Synthesis of Metallomacrocycle 4:

Diethyl ether was diffused into a pyridine solution of AFSL 1 (20 mg, 29.6 μmol) and Zn(OAc)₂ (11 mg, 59.9 μmol), which gave a yellow crystalline precipitate (17 mg, yield = 70%). IR (KBr pellet, cm⁻¹): 698 (w), 771 (w), 1160 (w), 1383 (s), 1449 (m), 1556 (m), 1612 (vs), 1620 (vs), 2942 (w). MS (ESI taken after dissolving in pyridine, m/z): 895.17 (calcd for [2] · 2(pyr-pyridine), C₅₂H₅₄N₄O₆Zn: 894.33) and 957.09 (calcd for [2 – H] · Zn · 2(pyridine), C₅₂H₅₅N₄O₆Zn₂: 957.25). Anal. calcd for Zn(2 – 2H) · 5(pyridine): C 65.50, H 5.50, N 6.31; found: C 65.84, H 5.41, N 5.91.

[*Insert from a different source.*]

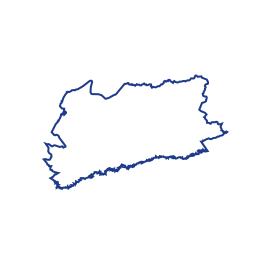 Palenque, Los Rios, Ecuador, rotated 235°
{"feature_id": "8360857B53847682680021", "entity_name": "Palenque", "entity_type": "district", "adm_level": 2, "iso_a3": "ECU", "parent_name": "Ecuador", "parent_adm1": "Los Rios", "projection": "equal_earth", "projection_center": [-79.734, -1.333], "detail": "fine", "context": "isolated", "style": "outline", "palette": "blue", "viewbox_px": 256, "rotation_deg": 235, "n_neighbors": 0, "source": "geoboundaries", "source_scale": "gbopen_adm2", "svg_char_len": 5787}
<svg xmlns="http://www.w3.org/2000/svg" viewBox="0 0 256 256"><g transform="rotate(235 128 128)"><path d="M63.4,180.0L74.9,180.1L74.2,181.3L74.2,181.9L74.7,182.4L74.0,183.4L73.8,186.0L73.1,188.3L72.0,188.8L71.1,189.9L70.9,191.9L69.6,194.5L69.6,196.4L68.9,197.3L68.8,199.0L67.9,201.1L68.0,202.3L68.6,203.2L67.7,205.4L67.8,207.0L68.7,206.6L68.6,205.5L69.0,204.5L69.9,204.5L70.5,203.7L71.2,204.0L72.5,203.1L73.2,204.0L75.9,204.5L77.7,207.4L78.2,205.5L79.2,204.2L80.0,204.0L81.2,204.7L82.3,204.1L83.3,201.7L84.5,200.3L84.6,199.5L84.1,198.4L84.2,197.9L85.6,197.4L87.0,195.7L88.9,196.9L91.4,196.5L92.6,197.1L93.2,196.7L94.0,200.1L96.3,199.8L99.9,197.5L102.1,196.9L106.1,203.0L105.2,205.8L105.4,207.6L106.3,208.0L106.5,208.7L107.8,210.0L108.7,210.2L110.4,208.5L111.3,208.1L113.2,208.8L113.2,209.9L114.0,210.5L115.3,213.2L116.2,213.7L116.8,215.0L118.3,215.0L118.9,215.7L119.1,217.3L118.4,218.6L118.9,219.3L120.1,220.0L122.5,220.3L126.9,217.4L128.2,217.7L130.0,214.4L131.5,214.2L132.2,213.4L132.1,212.8L130.8,210.9L131.0,210.0L132.5,208.1L131.9,206.3L132.0,205.1L132.7,204.5L133.3,202.6L133.2,201.8L134.5,200.9L135.6,197.9L136.3,197.1L136.7,194.9L138.6,193.1L139.9,192.9L140.0,192.1L139.2,190.7L139.6,190.6L139.9,191.0L140.4,190.3L142.2,189.6L143.4,189.8L144.0,189.1L143.5,187.7L144.2,187.6L144.2,185.7L145.3,185.4L145.5,184.1L144.2,182.8L144.4,181.8L144.1,181.1L144.7,180.0L144.1,177.8L145.0,176.7L145.3,174.2L147.0,172.3L147.3,170.7L147.9,170.7L148.4,171.3L149.1,170.8L150.5,171.8L151.4,170.7L152.0,168.3L152.6,167.6L153.3,167.8L154.2,166.7L155.2,166.7L155.2,165.7L155.6,164.3L155.3,163.4L156.0,162.4L157.1,162.0L157.6,161.0L158.8,160.4L158.6,159.1L159.0,158.4L158.7,158.0L159.9,157.6L160.6,156.3L161.4,156.5L161.9,155.8L161.8,155.2L162.3,155.0L162.7,154.1L163.7,153.7L164.5,154.1L164.9,153.8L165.3,151.6L166.1,150.5L162.5,137.4L163.1,135.0L163.6,129.9L164.5,126.9L164.9,126.3L169.9,125.2L172.6,123.2L176.3,118.1L177.2,117.6L178.9,117.9L182.6,120.8L186.4,125.1L187.4,125.3L188.1,124.7L188.5,123.5L188.1,115.3L188.5,109.4L189.4,107.2L189.3,106.2L190.3,105.3L190.5,104.5L191.1,103.8L190.9,102.7L191.2,100.3L192.5,99.1L192.6,98.4L191.8,97.9L191.5,96.3L189.8,92.4L188.1,90.1L188.1,89.2L187.5,89.4L186.7,88.0L186.6,86.7L184.8,84.7L181.9,85.1L180.4,86.8L179.3,85.7L178.6,85.8L178.4,85.2L176.7,86.2L175.9,85.9L175.5,83.8L176.6,84.5L176.6,83.5L177.6,84.1L177.5,83.2L176.7,82.5L177.1,82.2L176.8,82.0L176.8,81.1L177.4,81.6L177.5,80.9L176.3,79.9L174.2,76.3L174.2,75.4L173.6,75.1L173.7,74.1L173.2,73.7L172.7,71.2L168.4,63.1L164.6,63.5L163.8,64.2L163.6,65.4L162.4,66.3L161.0,66.6L159.5,66.1L149.5,66.5L148.6,66.2L149.0,63.8L150.6,63.8L151.5,61.3L155.5,58.4L156.2,57.5L156.4,55.6L156.9,55.0L160.2,53.9L160.9,52.6L162.3,51.6L157.4,51.6L154.5,49.2L152.7,49.1L150.2,49.9L148.3,48.8L148.3,48.2L147.4,47.2L146.9,45.6L148.4,43.6L149.7,42.8L150.6,41.0L146.3,41.4L144.0,41.1L143.4,41.8L142.1,41.4L140.8,43.2L140.0,41.5L138.3,40.5L137.3,41.6L135.9,41.4L133.7,42.8L131.2,45.1L131.4,42.0L131.9,41.3L131.0,38.6L131.4,35.7L127.5,37.3L125.4,36.9L125.8,37.9L125.2,38.0L124.5,39.0L124.0,37.5L123.7,38.3L123.3,38.0L122.8,38.9L122.1,38.4L121.8,37.2L121.3,36.9L121.4,38.1L121.1,38.5L120.5,36.1L120.2,36.5L119.8,35.9L119.7,36.9L118.9,38.1L118.0,37.5L117.2,38.9L116.6,38.5L116.0,39.1L116.4,40.5L115.4,42.0L115.4,42.7L114.5,42.9L114.2,43.7L114.8,45.1L112.7,44.5L113.0,46.3L113.4,46.7L112.6,47.1L112.6,48.0L112.9,48.1L112.4,49.3L113.4,49.2L112.5,50.3L112.6,51.8L113.5,51.9L112.8,52.5L112.9,53.3L112.1,52.9L112.6,54.0L114.1,54.8L112.2,56.1L112.2,56.7L112.6,57.6L113.2,57.1L112.5,58.8L113.5,58.5L113.2,60.0L114.0,60.5L113.6,61.3L112.6,61.9L112.8,62.3L112.5,62.9L110.9,63.5L111.0,65.2L110.2,67.3L110.9,68.4L110.7,70.0L111.0,71.1L109.9,70.9L109.8,70.4L110.3,70.0L110.0,69.5L108.9,70.2L109.7,68.8L109.5,68.5L109.0,68.5L108.1,69.7L108.3,71.5L109.0,71.2L110.1,72.5L110.3,74.8L111.0,75.3L109.8,77.1L108.5,76.8L108.6,77.5L108.0,78.0L108.4,78.6L108.1,79.1L108.7,79.8L108.2,79.8L107.9,80.4L106.2,78.9L106.2,79.8L105.8,80.3L105.4,79.1L104.9,80.0L105.0,81.1L104.1,81.1L104.0,82.3L102.8,83.2L104.1,83.7L104.7,85.0L105.0,84.0L105.8,84.4L105.7,86.5L106.2,88.0L105.9,88.4L105.8,87.9L105.0,87.9L105.1,88.7L105.9,89.4L105.8,89.9L104.5,90.6L103.6,89.6L103.4,90.7L103.1,90.1L101.9,90.7L102.2,92.7L101.3,91.8L100.8,93.8L99.9,93.0L100.0,94.9L99.1,94.2L98.7,94.5L99.4,96.9L100.2,97.1L100.0,98.2L101.0,97.6L100.7,99.6L101.4,101.4L100.1,101.2L100.3,102.1L100.9,102.5L98.7,104.0L98.0,103.8L98.0,102.6L96.7,104.0L95.2,104.0L95.5,105.1L94.4,105.0L95.1,107.0L96.4,106.1L96.7,106.7L95.6,107.5L95.7,108.3L94.6,108.4L94.5,109.3L93.5,109.2L93.0,110.7L93.2,111.0L93.7,110.7L93.5,112.1L94.8,111.1L94.8,112.0L93.4,113.2L93.8,115.1L93.1,115.9L93.4,117.0L92.7,117.7L93.0,118.2L92.6,118.6L92.9,119.1L92.7,119.6L91.6,120.9L91.1,120.0L90.6,123.3L90.2,124.0L90.9,125.1L89.7,125.4L89.5,126.0L90.2,126.8L90.1,127.7L89.3,128.2L88.5,127.5L88.1,129.5L89.1,130.1L88.3,130.9L88.9,131.9L87.7,133.7L88.8,134.7L87.0,135.2L86.5,136.5L85.8,136.3L85.8,137.5L85.5,138.1L86.4,138.3L85.9,138.8L85.1,138.7L84.4,140.8L83.2,140.9L82.3,142.3L81.2,142.0L81.3,143.4L80.1,143.6L80.8,144.6L80.2,146.5L79.3,146.5L79.4,147.7L78.1,147.3L77.9,148.1L78.5,149.2L77.3,149.6L76.8,148.6L76.3,149.6L75.7,149.5L75.0,150.9L75.1,152.2L74.1,154.2L73.2,154.2L72.9,155.7L71.4,155.1L70.7,155.9L70.4,157.2L69.8,157.5L70.3,159.3L69.3,158.9L69.3,160.2L69.7,161.1L70.8,160.6L69.4,162.4L70.2,163.9L69.8,164.4L70.2,165.1L69.8,166.4L69.3,166.6L68.3,164.7L67.6,165.9L68.1,166.9L67.8,167.4L68.5,169.2L67.3,169.0L66.2,170.8L67.5,171.6L66.3,173.2L67.4,173.2L67.9,172.1L69.2,172.1L69.3,173.0L68.4,174.2L67.2,174.8L67.5,176.7L66.7,176.4L66.3,175.7L66.4,175.0L65.9,174.9L65.8,175.6L66.3,177.3L65.1,177.3L65.1,178.0L65.6,178.2L65.4,178.8L64.8,179.1L64.0,178.6L63.4,180.0Z" fill="none" stroke="#1e3a8a" stroke-width="2"/></g></svg>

Selected X-Ray Crystallographic Data for 4 (CCDC-638761):

C₁₅₉H₁₆₀N₁₉O_12.5Zn₄, Triclinic, space group P1, a = 9.441(1) Å, b = 15.476(2) Å, c = 25.538(3) Å, a = 92.895(2)°, β = 95.013(2)°, γ = 107.180(2)°, V = 3539.8(7) ų, Z = 1, T = 293(2) K, 2θ_max = 57.7°, MoKα (λ = 0.71073 Å), R₁ = 0.0523 (I>2σ(I)), wR₂ = 0.1282 (all data), and GOF on F² = 0.906 for 1768 parameters and 28235 unique reflections.